→ **WHAT IS BEING ASKED**
Set down each line from the start of the material exactly, please, up to and including the one that contains "neck: (397, 271)".

→ **GIVEN ENTRIES**
________________

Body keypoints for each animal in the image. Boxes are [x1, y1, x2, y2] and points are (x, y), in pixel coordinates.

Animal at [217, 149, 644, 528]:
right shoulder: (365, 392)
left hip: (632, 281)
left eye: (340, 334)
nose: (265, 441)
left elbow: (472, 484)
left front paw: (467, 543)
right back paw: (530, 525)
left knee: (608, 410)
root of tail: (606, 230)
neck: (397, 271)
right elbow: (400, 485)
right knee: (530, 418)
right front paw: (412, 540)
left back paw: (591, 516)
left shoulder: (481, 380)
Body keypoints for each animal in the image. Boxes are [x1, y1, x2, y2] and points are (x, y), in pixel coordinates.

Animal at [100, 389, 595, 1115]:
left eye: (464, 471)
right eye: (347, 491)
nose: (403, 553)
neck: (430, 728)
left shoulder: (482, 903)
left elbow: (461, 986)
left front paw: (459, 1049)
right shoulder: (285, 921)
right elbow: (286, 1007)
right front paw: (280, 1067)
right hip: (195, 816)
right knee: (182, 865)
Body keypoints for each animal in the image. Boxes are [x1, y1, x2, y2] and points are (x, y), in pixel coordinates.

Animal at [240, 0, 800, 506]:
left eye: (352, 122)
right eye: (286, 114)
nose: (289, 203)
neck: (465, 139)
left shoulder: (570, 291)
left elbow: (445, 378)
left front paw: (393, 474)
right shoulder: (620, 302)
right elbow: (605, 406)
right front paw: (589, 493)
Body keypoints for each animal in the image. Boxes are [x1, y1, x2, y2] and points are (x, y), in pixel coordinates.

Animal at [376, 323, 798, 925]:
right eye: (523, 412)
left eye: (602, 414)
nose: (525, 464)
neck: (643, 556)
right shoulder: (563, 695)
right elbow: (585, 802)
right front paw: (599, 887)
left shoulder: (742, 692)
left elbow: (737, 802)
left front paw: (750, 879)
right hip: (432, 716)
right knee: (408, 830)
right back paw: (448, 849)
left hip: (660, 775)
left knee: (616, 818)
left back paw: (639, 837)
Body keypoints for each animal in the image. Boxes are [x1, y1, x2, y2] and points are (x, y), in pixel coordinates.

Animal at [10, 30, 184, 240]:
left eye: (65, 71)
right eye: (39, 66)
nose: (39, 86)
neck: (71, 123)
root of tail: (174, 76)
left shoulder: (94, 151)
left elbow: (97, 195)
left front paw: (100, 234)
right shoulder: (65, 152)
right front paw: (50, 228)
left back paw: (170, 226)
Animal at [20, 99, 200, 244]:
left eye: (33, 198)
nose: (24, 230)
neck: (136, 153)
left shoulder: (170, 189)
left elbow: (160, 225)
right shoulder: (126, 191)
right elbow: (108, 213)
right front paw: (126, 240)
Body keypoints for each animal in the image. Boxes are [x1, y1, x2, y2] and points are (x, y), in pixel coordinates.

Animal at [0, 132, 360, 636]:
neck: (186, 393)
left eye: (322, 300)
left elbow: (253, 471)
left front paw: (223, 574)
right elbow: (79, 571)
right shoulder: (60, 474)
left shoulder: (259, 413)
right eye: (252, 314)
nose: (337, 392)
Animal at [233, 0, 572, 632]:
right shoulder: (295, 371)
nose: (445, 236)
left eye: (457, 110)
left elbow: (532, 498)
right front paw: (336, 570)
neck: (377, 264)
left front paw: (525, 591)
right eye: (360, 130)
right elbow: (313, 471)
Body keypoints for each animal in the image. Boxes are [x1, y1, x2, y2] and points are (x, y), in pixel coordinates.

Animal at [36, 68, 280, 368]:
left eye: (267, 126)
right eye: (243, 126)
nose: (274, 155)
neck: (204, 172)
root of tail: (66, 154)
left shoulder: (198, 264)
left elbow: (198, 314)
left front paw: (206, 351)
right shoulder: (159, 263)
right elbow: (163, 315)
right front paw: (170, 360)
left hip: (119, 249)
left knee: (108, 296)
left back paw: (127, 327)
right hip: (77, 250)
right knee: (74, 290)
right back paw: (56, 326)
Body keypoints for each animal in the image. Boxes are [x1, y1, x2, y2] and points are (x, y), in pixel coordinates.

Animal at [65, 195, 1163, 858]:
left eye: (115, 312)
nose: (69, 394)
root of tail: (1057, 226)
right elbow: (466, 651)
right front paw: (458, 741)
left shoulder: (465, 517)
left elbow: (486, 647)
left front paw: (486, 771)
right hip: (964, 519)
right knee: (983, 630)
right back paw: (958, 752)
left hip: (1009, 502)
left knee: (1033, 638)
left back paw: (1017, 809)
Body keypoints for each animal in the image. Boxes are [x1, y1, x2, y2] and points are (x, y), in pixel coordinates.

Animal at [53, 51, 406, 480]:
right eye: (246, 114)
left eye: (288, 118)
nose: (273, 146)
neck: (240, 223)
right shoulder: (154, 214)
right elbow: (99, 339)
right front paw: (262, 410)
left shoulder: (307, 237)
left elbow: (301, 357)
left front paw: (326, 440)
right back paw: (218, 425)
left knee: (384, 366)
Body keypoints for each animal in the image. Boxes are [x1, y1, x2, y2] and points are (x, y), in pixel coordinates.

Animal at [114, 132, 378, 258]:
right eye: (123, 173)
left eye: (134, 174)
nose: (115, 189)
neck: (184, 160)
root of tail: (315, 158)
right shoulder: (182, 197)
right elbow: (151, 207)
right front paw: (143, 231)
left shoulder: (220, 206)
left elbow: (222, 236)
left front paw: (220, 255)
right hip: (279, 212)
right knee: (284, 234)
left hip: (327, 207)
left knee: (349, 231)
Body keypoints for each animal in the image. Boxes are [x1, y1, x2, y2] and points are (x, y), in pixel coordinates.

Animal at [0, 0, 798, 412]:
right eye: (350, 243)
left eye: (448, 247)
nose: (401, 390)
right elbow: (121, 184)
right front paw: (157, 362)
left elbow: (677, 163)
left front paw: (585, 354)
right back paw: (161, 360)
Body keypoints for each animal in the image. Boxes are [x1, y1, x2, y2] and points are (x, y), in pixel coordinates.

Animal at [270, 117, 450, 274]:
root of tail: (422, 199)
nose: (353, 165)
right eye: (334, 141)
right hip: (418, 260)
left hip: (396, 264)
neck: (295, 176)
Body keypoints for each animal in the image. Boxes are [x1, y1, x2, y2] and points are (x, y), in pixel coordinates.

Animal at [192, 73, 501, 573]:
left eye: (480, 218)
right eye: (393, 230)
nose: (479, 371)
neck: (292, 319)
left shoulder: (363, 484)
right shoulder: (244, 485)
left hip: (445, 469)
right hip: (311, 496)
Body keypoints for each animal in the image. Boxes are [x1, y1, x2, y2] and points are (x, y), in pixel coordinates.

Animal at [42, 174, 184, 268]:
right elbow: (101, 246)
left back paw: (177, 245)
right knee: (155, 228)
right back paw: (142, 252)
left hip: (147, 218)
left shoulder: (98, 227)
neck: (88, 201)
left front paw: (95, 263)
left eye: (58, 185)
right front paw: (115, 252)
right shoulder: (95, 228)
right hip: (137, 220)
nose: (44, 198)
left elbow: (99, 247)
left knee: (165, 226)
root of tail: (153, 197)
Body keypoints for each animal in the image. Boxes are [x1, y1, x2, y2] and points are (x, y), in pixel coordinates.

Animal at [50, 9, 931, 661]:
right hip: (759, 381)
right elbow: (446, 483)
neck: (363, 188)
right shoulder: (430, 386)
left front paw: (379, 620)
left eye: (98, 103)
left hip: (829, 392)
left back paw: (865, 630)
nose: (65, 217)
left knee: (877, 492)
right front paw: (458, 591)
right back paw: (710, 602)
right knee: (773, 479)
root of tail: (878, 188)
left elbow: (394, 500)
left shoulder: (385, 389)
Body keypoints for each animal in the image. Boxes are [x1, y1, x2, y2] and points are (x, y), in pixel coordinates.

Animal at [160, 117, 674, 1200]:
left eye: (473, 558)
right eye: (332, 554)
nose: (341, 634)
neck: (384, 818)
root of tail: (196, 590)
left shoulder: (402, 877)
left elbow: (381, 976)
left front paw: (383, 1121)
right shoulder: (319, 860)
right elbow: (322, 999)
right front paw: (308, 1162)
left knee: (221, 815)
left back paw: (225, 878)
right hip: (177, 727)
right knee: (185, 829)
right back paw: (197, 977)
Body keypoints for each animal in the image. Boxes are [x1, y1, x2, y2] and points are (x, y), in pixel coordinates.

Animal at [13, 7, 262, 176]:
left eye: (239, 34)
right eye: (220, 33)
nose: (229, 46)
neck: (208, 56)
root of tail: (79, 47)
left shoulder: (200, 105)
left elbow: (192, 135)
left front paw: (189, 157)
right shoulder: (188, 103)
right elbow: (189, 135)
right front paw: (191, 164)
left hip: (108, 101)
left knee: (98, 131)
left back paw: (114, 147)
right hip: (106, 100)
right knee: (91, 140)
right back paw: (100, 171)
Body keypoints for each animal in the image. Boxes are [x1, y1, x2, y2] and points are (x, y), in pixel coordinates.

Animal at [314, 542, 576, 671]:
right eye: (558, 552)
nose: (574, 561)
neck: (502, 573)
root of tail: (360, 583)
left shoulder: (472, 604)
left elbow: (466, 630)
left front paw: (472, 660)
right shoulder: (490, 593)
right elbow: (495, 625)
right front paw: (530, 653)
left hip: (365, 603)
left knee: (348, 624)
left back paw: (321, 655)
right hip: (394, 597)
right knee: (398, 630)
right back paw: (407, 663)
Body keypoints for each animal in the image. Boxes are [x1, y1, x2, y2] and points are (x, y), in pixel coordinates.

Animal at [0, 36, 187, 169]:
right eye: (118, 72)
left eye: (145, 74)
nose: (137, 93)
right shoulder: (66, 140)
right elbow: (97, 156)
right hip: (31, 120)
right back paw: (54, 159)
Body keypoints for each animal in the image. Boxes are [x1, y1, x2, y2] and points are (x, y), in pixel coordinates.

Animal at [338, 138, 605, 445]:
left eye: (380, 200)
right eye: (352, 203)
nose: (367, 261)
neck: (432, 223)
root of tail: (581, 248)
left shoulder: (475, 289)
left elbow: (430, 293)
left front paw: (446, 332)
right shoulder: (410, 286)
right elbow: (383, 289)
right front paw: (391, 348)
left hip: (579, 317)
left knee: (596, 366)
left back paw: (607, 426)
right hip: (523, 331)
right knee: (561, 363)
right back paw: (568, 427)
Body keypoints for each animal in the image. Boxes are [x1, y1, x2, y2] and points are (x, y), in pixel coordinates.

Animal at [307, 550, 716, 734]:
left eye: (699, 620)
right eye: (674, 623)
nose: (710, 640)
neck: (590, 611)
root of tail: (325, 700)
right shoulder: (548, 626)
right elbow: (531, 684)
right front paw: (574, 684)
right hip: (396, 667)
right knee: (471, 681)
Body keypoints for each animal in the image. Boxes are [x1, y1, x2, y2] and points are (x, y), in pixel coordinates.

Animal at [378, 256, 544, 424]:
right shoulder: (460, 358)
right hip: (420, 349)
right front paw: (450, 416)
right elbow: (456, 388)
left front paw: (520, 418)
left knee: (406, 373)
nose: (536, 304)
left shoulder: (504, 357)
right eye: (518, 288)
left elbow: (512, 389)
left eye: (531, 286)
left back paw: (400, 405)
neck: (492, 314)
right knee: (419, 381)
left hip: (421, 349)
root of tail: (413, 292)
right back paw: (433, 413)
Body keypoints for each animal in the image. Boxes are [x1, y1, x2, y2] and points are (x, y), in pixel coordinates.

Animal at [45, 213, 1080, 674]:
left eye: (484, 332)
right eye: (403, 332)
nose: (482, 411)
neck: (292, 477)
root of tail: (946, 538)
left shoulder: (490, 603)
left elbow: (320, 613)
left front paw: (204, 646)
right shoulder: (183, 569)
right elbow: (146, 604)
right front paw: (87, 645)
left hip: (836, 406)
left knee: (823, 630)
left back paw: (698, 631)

________________

→ **SOLVED EXERCISE**
Body keypoints for each animal in the image. Boxes are [x1, y1, x2, y2] and points are (x, y), in pixel coordinates.

Animal at [217, 149, 644, 528]:
right shoulder: (365, 392)
left hip: (632, 281)
left eye: (340, 334)
nose: (265, 441)
left elbow: (472, 484)
left front paw: (467, 543)
right back paw: (530, 525)
left knee: (608, 410)
root of tail: (606, 230)
neck: (397, 271)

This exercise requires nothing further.